For over 30 years I was a devoted initiate of an Indian guru, Charan Singh. He was the leader of Radha Soami Satsang Beas (RSSB), a spiritual/religious organization headquartered in Beas, India.
The only time I saw Charan Singh in person was during two weeks in 1977.
I'd just begun a new job in state government in Salem, Oregon. I had a five year old daughter who was going to get her first bicycle from "Santa." My wife dearly wanted me to be home for Christmas.
I did too. However, I was even more desperate to see the guru in person after being initiated by him by proxy (via an American representative of the guru, Roland deVries) in 1971.
The Radha Soami Satsang Beas books talked about the importance of having the darshan (sight) of the physical guru.

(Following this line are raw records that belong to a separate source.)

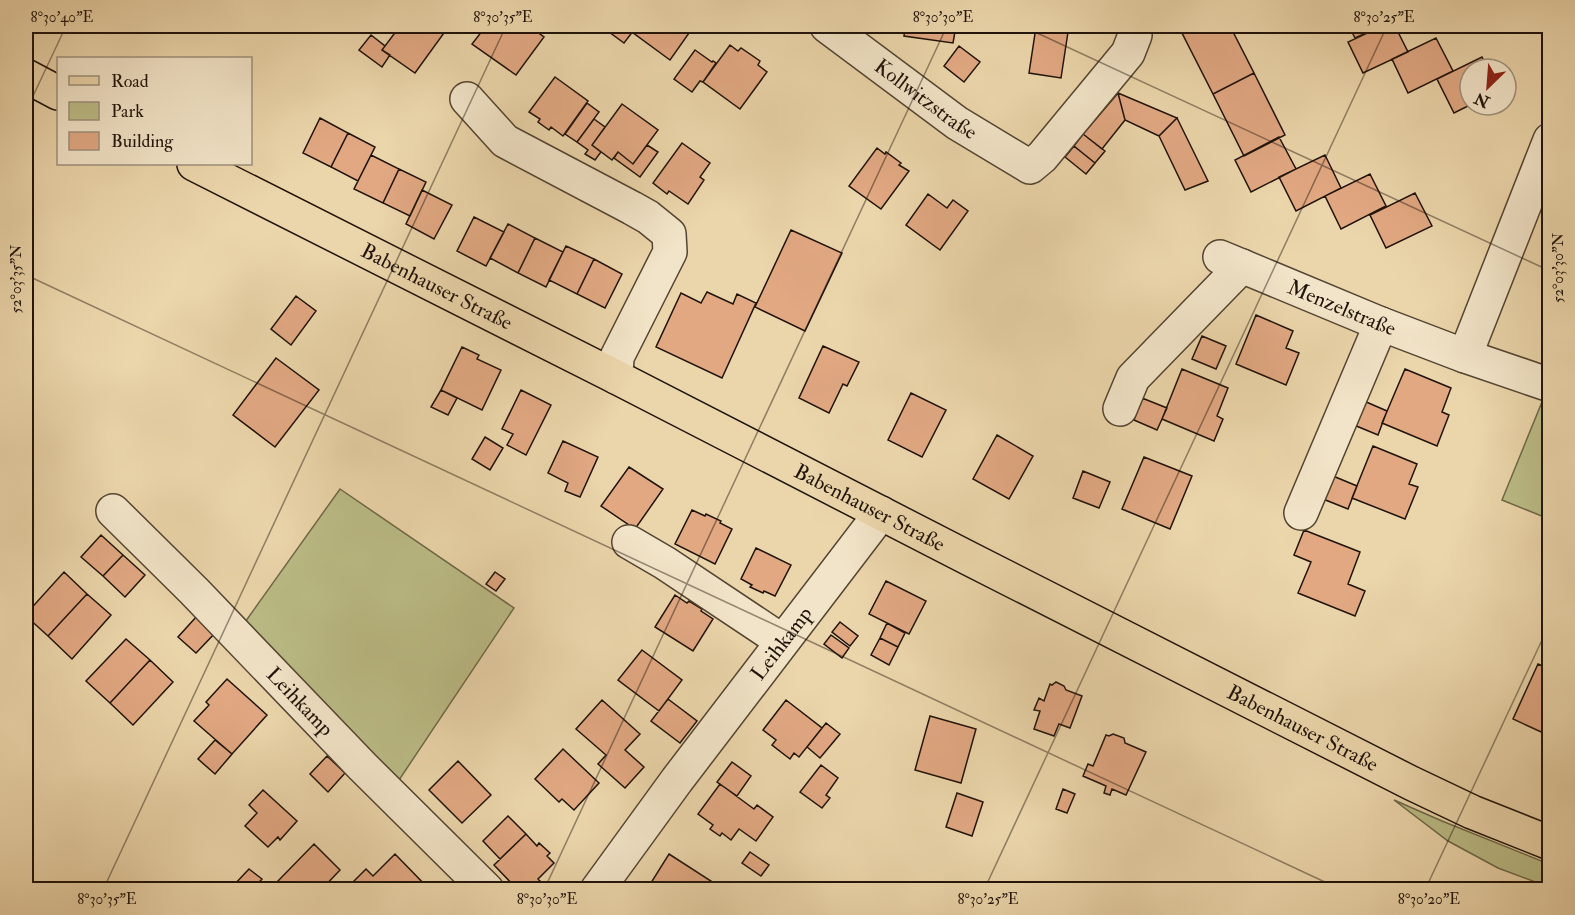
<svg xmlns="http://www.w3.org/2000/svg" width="1575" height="915" font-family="'IM FELL Double Pica',serif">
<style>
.green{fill:#bbbc86;stroke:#6e6848;stroke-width:1.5}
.building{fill:#e1a882;stroke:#20130a;stroke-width:1.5}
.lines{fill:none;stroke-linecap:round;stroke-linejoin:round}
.minor-casing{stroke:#534432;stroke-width:36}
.major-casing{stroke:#20130a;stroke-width:36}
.minor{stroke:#f2e4c8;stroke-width:33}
.major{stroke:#ebd5aa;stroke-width:33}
.ticks{fill:none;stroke:#20130a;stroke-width:1.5;stroke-opacity:0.45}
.labels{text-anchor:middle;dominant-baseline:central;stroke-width:6;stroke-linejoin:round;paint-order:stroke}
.street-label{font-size:21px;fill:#20130a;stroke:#f2e4c8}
.neatline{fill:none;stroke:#20130a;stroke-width:2}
.ticks-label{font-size:15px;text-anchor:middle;fill:#20130a}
</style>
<rect width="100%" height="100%" fill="#ebd5aa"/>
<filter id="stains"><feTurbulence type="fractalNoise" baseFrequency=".00333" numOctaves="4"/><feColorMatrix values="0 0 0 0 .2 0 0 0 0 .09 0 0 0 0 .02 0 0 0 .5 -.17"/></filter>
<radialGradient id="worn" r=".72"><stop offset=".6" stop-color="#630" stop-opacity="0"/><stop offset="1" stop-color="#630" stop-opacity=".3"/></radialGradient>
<path class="green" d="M1542 402 1549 404V519L1502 500Z
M340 489 514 608 397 783 243 625Z
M1394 800 1442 821 1549 864V887L1498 868 1448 841Z"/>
<path class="building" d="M400 26H449L415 73 382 50Z
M486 26H529L544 37 516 75 472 44Z
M607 26H637L624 43 605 29Z
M637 26H694L670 60 632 32Z
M905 26H956L953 43 904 36Z
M1027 26H1069L1068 32Z
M1197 26H1230L1254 73 1213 94 1182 33Z
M1349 26H1382L1355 38Z
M1382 26H1395L1408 52 1363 73 1348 42Z
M1036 27 1068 32 1061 78 1029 73Z
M371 35 385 46 382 50 390 55 382 67 359 50Z
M1436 38 1453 71 1408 93 1392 59Z
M730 45 738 51 741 48 760 61 758 65 767 72 740 109 703 82Z
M959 46 980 62 964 82 944 66Z
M695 50 712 62 713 61 716 63 703 82 700 81 692 92 674 79Z
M1482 57 1488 69H1470V105L1454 113 1437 79Z
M1254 73 1285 135 1244 156 1213 94Z
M555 77 588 101 563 136 551 127 549 130 538 122 540 119 529 112Z
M1118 93 1125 120 1102 149 1083 134Z
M1118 93 1177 118 1159 136 1125 120Z
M587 103 599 112 577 142 565 134Z
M622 104 658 130 633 164 618 152 612 160 592 145Z
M320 118 348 133 331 167 303 153Z
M1177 118 1208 181 1185 190 1159 136Z
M594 119 605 127 592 145 601 152 595 160 585 154 588 150 577 142Z
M348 133 375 147 358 181 331 167Z
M1083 134 1105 151 1095 163 1074 146Z
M1279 137 1296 169 1251 192 1235 160Z
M682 143 710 163 700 177 704 180 688 204 669 191 667 194 653 183Z
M647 145 658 152 640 177 614 158 618 152 633 164Z
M1074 146 1095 163 1086 174 1065 157Z
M877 148 885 154 886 152 901 163 899 165 909 171 881 209 849 186Z
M371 155 399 169 383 203 354 189Z
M1325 155 1341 188 1296 211 1279 177Z
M399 169 426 182 410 216 383 203Z
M1370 174 1386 206 1341 229 1325 196Z
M422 190 452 205 434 239 406 224Z
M1415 193 1432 226 1386 248 1370 215Z
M928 194 947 208 953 200 968 211 940 250 906 225Z
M474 217 504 232 486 266 457 251Z
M508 224 535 238 518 273 490 258Z
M791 230 842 253 805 331 755 307Z
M535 238 563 252 546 287 518 273Z
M566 246 594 259 577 294 549 280Z
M594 259 622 274 605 308 577 294Z
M707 292 733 304 737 294 756 303 722 378 656 347 681 293 701 303Z
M296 296 316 311 291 345 271 329Z
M1256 315 1293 331 1286 348 1299 353 1286 385 1236 364Z
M1202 336 1226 346 1216 369 1192 359Z
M823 346 859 362 847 386 843 384 829 413 799 398Z
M462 347 479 355 477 359 501 370 482 410 441 390Z
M276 358 319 390 275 447 233 415Z
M1182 369 1228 388 1217 416 1223 419 1214 441 1162 419Z
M1405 369 1451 388 1442 412 1449 415 1437 446 1382 423Z
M441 390 457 398 448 415 431 407Z
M521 390 551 405 526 455 507 445 513 434 502 429Z
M911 393 946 410 922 457 888 440Z
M1142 398 1167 408 1157 430 1134 420Z
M1364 401 1387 411 1378 435 1354 425Z
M997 435 1033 456 1009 499 973 479Z
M485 437 503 448 490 470 472 459Z
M563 441 598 457 580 497 565 491 568 483 548 473Z
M1373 446 1417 464 1409 484 1418 487 1405 519 1352 498Z
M1144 457 1192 476 1170 529 1122 509Z
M629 467 663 489 635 529 601 506Z
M1083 471 1110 482 1099 508 1073 498Z
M1333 476 1357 486 1348 509 1323 499Z
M692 510 705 516 706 514 721 521 720 523 732 529 715 564 675 544Z
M1304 530 1360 552 1348 584 1365 591 1355 616 1298 593 1311 562 1294 555Z
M101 535 123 555 103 576 81 557Z
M756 548 791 565 775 596 764 591 763 593 750 587 752 585 741 579Z
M123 555 145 575 125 597 103 576Z
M64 572 87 594 48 636 26 616V614Z
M495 572 505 579 496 591 486 584Z
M886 581 926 601 909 634 869 614Z
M87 594 111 615 72 659 48 636Z
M675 595 687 603 689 601 702 609 701 611 713 619 693 651 655 627Z
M197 616 216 632 196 653 178 637Z
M840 622 858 636 850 646 832 632Z
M887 623 905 633 898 647 880 638Z
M831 635 849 648 842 658 824 644Z
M880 638 898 647 889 665 871 655Z
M126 639 150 660 110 703 86 681Z
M642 650 682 680 659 711 618 680Z
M150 660 173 682 133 725 110 703Z
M1538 664 1550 669V736L1513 719Z
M227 679 267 715 232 754 194 721 209 705 206 702Z
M1056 682 1064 686 1066 690 1082 696 1070 728 1059 724 1054 736 1034 729 1040 711 1034 710 1039 698 1044 701 1050 684 1052 685Z
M668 699 697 721 680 743 651 721Z
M602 700 640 734 625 750 644 767 625 788 598 764 606 755 576 729Z
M786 700 822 728 799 757 794 753 790 759 772 745 776 740 763 730Z
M930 716 976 729 961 783 915 770Z
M826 723 840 734 820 758 807 747Z
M1113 734 1124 738 1125 743 1146 752 1126 795 1112 789 1110 795 1104 793 1106 786 1083 776 1088 764 1093 766 1106 735 1109 736Z
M215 740 232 754 215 774 198 759Z
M563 749 599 783 574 810 562 799 559 802 535 779Z
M327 756 345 773 328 792 310 774Z
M458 761 491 795 462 823 429 790Z
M732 762 751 776 737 796 717 782Z
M821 765 838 778 826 795 830 798 822 808 800 792Z
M720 784 754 809 757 805 773 817 756 841 739 829 731 840 722 833 720 836 710 829 713 825 698 814Z
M1063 789 1075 794 1067 813 1056 809Z
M263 790 297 821 280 840 278 837 268 847 245 826 257 813 249 805Z
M957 793 983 802 972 836 946 827Z
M508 816 526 834 500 859 483 841Z
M526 834 537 846 539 843 550 853 547 856 554 863 538 879 544 885 540 890H518L494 865Z
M314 844 340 870 321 890H284L277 882Z
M750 852 769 865 761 876 742 863Z
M395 854 428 888 427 890H360L353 882 366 869 373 876Z
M669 854 714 883 710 890H655L649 886Z
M249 869 262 879 252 890H234L232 887Z"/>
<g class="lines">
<g class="minor-casing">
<g id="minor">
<path id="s1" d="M827 26 957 123 1030 167 1042 157 1128 53 1135 35 1133 26"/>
<path d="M467 99 505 141 632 208 648 217 669 234 670 252 617 357 616 377"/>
<path id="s2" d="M1220 257 1381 324 1465 356 1550 385"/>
<path d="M1465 356 1550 140"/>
<path d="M1120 409 1133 378 1242 266"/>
<path id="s3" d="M113 511 194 591 363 767 487 890"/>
<path d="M1301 513 1381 324"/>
<path d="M629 542 665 563 782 641"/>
<path id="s4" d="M597 890 677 780 881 513"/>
</g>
</g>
<g class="major-casing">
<g id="major">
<path d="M26 76 58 93"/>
<path id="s5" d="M194 164 616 377 970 559 1411 783 1472 812 1550 843"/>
</g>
</g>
<use href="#minor" class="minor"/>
<use href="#major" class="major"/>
</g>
<path class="ticks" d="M1022 26 1550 271M26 111 66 26M26 275 1342 890M103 890 506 26M544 890 947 26M984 890 1387 26M1425 890 1550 623"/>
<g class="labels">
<g class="street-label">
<text stroke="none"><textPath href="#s1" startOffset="123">Kollwitzstraße</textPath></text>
<text stroke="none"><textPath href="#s5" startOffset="272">Babenhauser Straße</textPath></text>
<text stroke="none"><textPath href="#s2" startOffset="132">Menzelstraße</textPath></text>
<text stroke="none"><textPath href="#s5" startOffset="758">Babenhauser Straße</textPath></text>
<text stroke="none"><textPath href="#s4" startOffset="308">Leihkamp</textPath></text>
<text stroke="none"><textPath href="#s3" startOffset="267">Leihkamp</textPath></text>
<text stroke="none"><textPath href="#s5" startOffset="1244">Babenhauser Straße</textPath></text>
</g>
</g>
<rect width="1575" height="915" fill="none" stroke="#ebd5aa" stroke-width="66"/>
<rect x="57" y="57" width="195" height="108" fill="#f2e4c8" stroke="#9e907c" stroke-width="1.5"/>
<rect x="69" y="76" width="30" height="9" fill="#ebd5aa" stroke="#9e907c" stroke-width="1.5"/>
<text x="111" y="87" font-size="18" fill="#20130a">Road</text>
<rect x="69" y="102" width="30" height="18" fill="#bbbc86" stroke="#9e907c" stroke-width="1.5"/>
<text x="111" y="117" font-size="18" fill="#20130a">Park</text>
<rect x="69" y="132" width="30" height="18" fill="#e1a882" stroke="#9e907c" stroke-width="1.5"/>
<text x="111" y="147" font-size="18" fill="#20130a">Building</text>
<g transform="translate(1488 87) rotate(205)"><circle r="28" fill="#f2e4c8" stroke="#9e907c" stroke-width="1.5"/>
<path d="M0-4.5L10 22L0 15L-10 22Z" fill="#8f2418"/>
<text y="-9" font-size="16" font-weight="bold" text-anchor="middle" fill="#20130a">N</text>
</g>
<rect x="33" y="33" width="1509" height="849" class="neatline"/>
<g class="ticks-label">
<text x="62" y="22">8°30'40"E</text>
<text x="503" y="22">8°30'35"E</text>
<text x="943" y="22">8°30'30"E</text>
<text x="1384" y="22">8°30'25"E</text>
<text transform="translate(1558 268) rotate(-90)" y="5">52°03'30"N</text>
<text transform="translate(16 279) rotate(-90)" y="5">52°03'35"N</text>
<text x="107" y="904">8°30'35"E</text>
<text x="547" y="904">8°30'30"E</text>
<text x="988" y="904">8°30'25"E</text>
<text x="1429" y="904">8°30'20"E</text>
</g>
<rect width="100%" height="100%" filter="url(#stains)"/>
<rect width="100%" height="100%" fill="url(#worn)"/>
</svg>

If a disciple had seen the guru in person, he or she could visualize the face of the guru during meditation -- which was supposed to be a concentration aid.
Most importantly, I was eager to see if, when I saw Charan Singh in person, I'd feel like he was the God in Human Form that the Radha Soami Satsang Beas teachings claimed him to be.
So for two weeks in late December I visited the Dera, as the RSSB headquarters was called.
Every evening, with maybe a few exceptions, there would be an intimate question and answer session with the guru and visiting Western initiates. Each of us also had two short personal interviews with Charan Singh. And we would see him from afar as we did "mitti" seva (service), which consisted of long lines of people filling ravines with sand one basketful at a time.
(The baskets were carried on top of the head, and they weren't exactly leakproof. The big "miracle" of my visit for me was that even though I wore contact lenses, I never got sand in my eyes.)
I was much impressed by Charan Singh.
I didn't have any grand mystical experiences during my trip to India. I just came away impressed with the guru's undeniable warmth, dedication, love, and sense of humor. Looking back, I must have seen him as a sort of father figure, since I grew up without a father following my parents' divorce when I was too young to remember him (except for one hour I spent with my father when I was in my thirties).
My trip back to the United States began with a flight out of the Amritsar airport. I remember sitting in a window seat, looking at the Himalaya mountains off in the distance. Suddenly I was overwhelmed with a feeling of love and devotion for my guru, Charan Singh.
"I only want your thoughts to be in my mind," I said to myself. Or words to that effect.
The underlying meaning was that I wanted to repeat the mantra ("five holy names") given to RSSB disciples at the time of initiation so assiduously, I'd feel like whatever entered my mind wouldn't be coming from my personal ego, but from the guru -- since it was believed that the guru placed his "radiant form" within each initiate's consciousness, and this spiritual entity could guide the initiate.
Yes, I realize this sounds weird.
But back then I didn't question the truth of the RSSB teachings. I was sure that I'd embarked on what amounted to a mystical meditation experiment that would end with me ascending to higher spiritual regions of reality under the guidance of the inner guru.
So what do I believe today? Well, something similar, actually. Just without any religious connotations.
As I've written about frequently on this blog, I don't believe in free will. (Put "free will" into the Google search box in the left sidebar to find the posts I've written on this subject.)
Modern science, including neuroscience, argues that every living being is part of a vast web of interconnections that span the vastness of time and space. For example, every entity alive today is related to every other living entity via a Last Universal Common Ancestor that existed billions of years ago.
And our thoughts, intentions, feelings, and what-not are strongly influenced by all of the interactions we've had with parents, friends, siblings, teachers, work associates, and all the other people who have been part of our life. Not to mention the cultural influences we've absorbed through books, music, arts, and so many other ways.
From this perspective, what we do, think, and feel isn't our freely-selected choice. "It takes a village," as the proverb goes.
Of course, in my everyday life I feel like my thoughts, actions, and emotions are mine, even though I understand that this is an illusion. In the same way, after I had my "I only want your thoughts in my mind" revelation on the flight out of Amritsar, I still felt like I was the one in control of my life, even though I believed that the guru was guiding my steps.
My main point here, I guess, is that becoming an atheist doesn't require leaving behind the good feelings that came with being religious. Those feelings just need to be reinterpreted in a secular sense. For example, I still feel awe and wonder at the grandeur of the cosmos.
I just don't consider that God or any other supernatural being is part of it.